Venus Teaching Cupid Shooting With His Bow
 
 
  • Material: Cornelian Shell, 15k gold tested.
  • Size: 3 2/8" by 2 5/8", cameo itself is 2 1/2" by 1 7/8".
  • Date and Origin: Circa 1850/1860 Italy, probably from the Saulini studio.
  • Conditions: A few internal slightest natural shell lines, not visible by naked eye, visible when cameo is backlit. 10.000



A fantastic Museum Quality cameo depicting a more than rare subject, Venus teaching Cupid to use his bow. This is after a drawing by John Gibson (1790 - 1866) titled "O lend me now the succour of thine arm" drawn probably in 1851 and made for the book by Elizabeth Strutt, The story of Psyche..., [London?], [1851?], [plate for Canto I]. The Gibson drawing is now in the Royal Academy of Arts in London. There are no words to describe the beauty of this cameo. I'm almost sure that this one came from the Saulini studio, the style of the wonderful and oustanding carving is just the Saulini one. It is well known that many of the cameos from their workshop were not signed. The perfect carving leaves breathless as it is a real work of art. Even the type of the shell used is just the same of the ones they often used to carve their cameos, a Cornelian shell with some lighter orangish shadows. The master carved reproduced the original work in every detail making really something of outstanding and more this cameo is so large that the whole scene is even better rendered. The perfection of Venus and Cupid bodies is amazing, they appear as they were sculpted. The proportions are perfect. Look at Venus, she is indicating a point to Cupid, and look at the elegance of the movement of her hand, it is perfect. Her perfect and full breast is an artwork itself, you can even see her breast nipple. She is guiding Cupid arm to put his bow in the right position. Her flowing robe that leaves her bust nude is wonderfully folded and follows the curves of her perfect and elegant body. Cupid too is amazingly carved, his young body and his muscles are masterly carved. His wings are marvellous, so transparent and ethereal. Have you looked at the feet of both figures? Simply amazing. This is a real work of art. From all those perfect details you can understand the skill of the carver. You can see, looking at this scene, a loving mother who wants to teach something of useful to his child to help him for his future.
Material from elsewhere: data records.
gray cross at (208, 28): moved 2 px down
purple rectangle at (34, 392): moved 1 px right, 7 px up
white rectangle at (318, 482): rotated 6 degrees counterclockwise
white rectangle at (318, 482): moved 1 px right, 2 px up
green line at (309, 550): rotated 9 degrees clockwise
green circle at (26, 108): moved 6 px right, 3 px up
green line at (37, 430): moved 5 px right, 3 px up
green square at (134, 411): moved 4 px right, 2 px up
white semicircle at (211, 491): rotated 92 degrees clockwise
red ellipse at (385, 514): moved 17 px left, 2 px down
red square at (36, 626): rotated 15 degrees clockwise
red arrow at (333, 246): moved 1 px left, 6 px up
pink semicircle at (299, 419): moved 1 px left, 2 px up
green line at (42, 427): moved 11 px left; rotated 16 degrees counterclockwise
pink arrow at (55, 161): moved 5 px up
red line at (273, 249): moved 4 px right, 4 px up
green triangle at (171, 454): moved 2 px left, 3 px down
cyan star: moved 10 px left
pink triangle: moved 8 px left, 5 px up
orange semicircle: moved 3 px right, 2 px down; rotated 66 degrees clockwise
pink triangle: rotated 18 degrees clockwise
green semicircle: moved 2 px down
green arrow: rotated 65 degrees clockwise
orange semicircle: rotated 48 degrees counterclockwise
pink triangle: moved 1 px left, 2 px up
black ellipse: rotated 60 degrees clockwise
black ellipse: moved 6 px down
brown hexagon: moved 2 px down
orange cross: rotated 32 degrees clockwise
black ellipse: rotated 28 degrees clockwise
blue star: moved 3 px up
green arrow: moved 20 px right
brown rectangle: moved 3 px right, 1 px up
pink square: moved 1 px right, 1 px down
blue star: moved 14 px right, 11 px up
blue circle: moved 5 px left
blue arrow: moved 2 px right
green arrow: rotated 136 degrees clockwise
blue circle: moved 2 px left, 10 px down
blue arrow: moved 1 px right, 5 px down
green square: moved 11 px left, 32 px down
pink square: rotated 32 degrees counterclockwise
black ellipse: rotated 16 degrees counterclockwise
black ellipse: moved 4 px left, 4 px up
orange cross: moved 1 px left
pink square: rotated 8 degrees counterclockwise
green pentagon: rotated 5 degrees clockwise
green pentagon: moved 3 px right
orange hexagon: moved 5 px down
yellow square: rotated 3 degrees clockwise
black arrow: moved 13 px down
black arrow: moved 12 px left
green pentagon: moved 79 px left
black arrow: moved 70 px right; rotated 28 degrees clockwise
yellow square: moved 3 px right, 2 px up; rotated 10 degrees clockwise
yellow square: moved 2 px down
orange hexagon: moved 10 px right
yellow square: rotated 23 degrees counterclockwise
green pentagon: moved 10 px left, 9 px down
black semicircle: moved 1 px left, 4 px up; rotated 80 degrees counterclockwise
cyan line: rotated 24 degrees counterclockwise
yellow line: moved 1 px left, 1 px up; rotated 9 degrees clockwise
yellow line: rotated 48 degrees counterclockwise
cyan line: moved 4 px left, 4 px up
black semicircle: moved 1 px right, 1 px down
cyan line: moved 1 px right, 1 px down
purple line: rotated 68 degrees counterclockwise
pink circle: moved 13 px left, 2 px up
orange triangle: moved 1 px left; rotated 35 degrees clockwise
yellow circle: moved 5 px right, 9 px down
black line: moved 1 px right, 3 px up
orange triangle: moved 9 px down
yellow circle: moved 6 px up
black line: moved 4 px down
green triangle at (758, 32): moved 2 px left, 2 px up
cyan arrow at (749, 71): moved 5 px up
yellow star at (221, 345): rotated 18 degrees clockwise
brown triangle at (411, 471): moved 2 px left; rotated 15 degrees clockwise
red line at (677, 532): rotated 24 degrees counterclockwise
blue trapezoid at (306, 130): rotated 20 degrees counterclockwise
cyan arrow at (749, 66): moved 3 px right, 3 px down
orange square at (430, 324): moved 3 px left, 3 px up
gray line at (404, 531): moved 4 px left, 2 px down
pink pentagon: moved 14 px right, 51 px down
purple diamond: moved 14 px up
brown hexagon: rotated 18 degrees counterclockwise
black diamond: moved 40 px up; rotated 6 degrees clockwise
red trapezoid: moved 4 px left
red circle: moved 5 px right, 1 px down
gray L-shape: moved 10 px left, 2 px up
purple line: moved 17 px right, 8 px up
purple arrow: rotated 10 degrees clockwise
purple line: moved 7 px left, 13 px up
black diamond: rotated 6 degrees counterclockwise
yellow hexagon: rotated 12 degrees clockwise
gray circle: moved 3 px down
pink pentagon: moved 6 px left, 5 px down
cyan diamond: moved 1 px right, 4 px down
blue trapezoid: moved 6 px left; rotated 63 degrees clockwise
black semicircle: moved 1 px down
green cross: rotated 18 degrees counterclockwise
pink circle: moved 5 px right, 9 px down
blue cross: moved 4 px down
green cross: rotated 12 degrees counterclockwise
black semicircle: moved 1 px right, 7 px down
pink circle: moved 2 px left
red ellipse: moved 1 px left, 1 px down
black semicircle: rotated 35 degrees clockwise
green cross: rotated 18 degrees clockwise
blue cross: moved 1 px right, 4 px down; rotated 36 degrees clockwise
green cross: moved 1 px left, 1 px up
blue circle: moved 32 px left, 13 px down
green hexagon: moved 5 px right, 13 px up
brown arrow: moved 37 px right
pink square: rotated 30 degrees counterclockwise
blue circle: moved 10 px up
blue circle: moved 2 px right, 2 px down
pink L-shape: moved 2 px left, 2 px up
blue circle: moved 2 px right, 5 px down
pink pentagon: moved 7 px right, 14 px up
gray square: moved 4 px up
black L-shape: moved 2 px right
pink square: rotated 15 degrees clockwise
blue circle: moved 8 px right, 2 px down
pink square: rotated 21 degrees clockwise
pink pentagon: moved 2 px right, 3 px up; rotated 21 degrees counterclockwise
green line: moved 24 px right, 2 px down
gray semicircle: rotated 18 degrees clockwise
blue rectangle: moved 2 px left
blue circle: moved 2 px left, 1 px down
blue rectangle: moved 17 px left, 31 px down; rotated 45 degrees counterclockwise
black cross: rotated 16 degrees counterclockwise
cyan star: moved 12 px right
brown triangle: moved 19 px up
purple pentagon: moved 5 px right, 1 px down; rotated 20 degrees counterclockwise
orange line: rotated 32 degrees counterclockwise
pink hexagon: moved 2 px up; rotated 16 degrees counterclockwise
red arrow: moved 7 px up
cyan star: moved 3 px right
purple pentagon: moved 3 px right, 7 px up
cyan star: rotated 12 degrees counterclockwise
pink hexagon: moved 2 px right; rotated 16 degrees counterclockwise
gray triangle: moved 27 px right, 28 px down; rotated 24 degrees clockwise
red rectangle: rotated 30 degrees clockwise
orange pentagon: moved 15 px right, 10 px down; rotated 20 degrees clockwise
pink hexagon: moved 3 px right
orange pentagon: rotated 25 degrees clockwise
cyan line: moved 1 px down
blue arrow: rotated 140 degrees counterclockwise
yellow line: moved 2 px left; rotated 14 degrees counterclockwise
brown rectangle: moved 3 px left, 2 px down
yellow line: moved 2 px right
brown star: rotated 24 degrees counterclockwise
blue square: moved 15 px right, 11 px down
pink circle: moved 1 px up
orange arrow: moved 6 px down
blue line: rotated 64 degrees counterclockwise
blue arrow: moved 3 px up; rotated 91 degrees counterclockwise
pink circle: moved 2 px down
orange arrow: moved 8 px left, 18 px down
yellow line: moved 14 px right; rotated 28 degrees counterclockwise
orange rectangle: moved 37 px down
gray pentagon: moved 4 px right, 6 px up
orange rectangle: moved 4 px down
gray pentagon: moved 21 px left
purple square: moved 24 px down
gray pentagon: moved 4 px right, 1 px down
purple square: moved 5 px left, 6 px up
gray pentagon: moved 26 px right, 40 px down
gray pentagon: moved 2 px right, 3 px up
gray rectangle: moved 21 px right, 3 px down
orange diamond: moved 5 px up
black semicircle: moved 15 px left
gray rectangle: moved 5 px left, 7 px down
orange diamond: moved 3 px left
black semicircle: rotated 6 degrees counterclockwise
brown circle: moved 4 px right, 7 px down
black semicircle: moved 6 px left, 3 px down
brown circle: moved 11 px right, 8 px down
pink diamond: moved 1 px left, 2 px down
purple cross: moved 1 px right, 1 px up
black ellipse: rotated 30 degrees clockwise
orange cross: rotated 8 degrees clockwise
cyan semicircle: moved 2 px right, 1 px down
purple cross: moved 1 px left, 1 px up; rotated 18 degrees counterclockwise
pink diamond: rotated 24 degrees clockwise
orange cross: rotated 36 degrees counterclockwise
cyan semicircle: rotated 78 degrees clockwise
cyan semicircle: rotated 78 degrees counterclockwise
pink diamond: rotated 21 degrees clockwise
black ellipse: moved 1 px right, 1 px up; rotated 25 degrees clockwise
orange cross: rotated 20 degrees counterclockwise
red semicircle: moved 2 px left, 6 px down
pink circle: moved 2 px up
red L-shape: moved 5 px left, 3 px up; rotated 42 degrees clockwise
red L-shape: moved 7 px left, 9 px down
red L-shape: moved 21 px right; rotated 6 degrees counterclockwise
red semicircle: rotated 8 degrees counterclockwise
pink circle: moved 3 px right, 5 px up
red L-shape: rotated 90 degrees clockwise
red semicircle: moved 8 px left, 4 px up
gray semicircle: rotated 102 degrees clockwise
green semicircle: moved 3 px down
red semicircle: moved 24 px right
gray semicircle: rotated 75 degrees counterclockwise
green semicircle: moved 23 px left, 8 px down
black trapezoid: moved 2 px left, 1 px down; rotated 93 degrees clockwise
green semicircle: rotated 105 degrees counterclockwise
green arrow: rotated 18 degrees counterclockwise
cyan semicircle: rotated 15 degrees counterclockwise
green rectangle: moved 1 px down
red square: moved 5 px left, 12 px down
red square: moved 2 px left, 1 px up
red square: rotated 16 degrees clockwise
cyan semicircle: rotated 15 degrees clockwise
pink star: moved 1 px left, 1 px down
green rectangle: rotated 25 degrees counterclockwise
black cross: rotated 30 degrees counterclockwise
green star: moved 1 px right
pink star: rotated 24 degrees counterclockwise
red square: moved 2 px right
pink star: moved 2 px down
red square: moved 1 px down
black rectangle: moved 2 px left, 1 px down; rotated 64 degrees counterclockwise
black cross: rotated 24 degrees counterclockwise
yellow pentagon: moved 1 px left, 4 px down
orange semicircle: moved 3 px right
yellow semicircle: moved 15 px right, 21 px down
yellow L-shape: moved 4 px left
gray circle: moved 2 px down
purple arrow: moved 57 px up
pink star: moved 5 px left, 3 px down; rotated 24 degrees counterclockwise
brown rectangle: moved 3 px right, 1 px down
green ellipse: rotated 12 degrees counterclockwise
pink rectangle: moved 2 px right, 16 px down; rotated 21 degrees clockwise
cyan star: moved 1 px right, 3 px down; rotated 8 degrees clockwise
Love can clearly seen and felt in this cameo. The proportions of the whole scene are simply fantastic. Everything in this cameo leaves me speechless and breathless, for the quality of the carving, for the elegance of the subject and for its rarity. A wonderful and massive gold frame completes this artwork. A finest and unique cameo, a real Museum Quality one. To not to be missed.    



 
A bit of history:

Venus was a major Roman goddess principally associated with love, beauty and fertility, the equivalent of the Greek goddess Aphrodite. Venus was the consort of Vulcan. She was considered the ancestor of the Roman people by way of its legendary founder, Aeneas, and played a key role in many Roman religious festivals and myths. Venus had no childhood: in every image and each reference she is born adult, nubile, and infinitely desirable. Venus, in many of the late anecdotal myths involving her, is characterized as vain, ill-tempered and easily offended. Though she is one of the few gods of the Greek Pantheon to be actually married, she is frequently unfaithful to her husband. Hephaestus is one of the most even-tempered of the Hellenic deities; in the narrative embedded in the Odyssey Venus seems to prefer Ares, the volatile god of war. She is one of a few characters who played a major part in the original cause of the Trojan War itself: not only did she offer Helen of Sparta to Paris, but the abduction was accomplished when Paris, seeing Helen for the first time, was inflamed with desire to have her—which is Venus' realm. Due to her immense beauty Zeus was frightened that she would be the cause of violence between the other gods. He married her off to Hephaestus, the dour, humourless god of smithing.  Her unhappiness with her marriage caused Aphrodite to seek out companionship from others, most frequently Ares, but also Adonis. Cupid or Eros was son of Venus.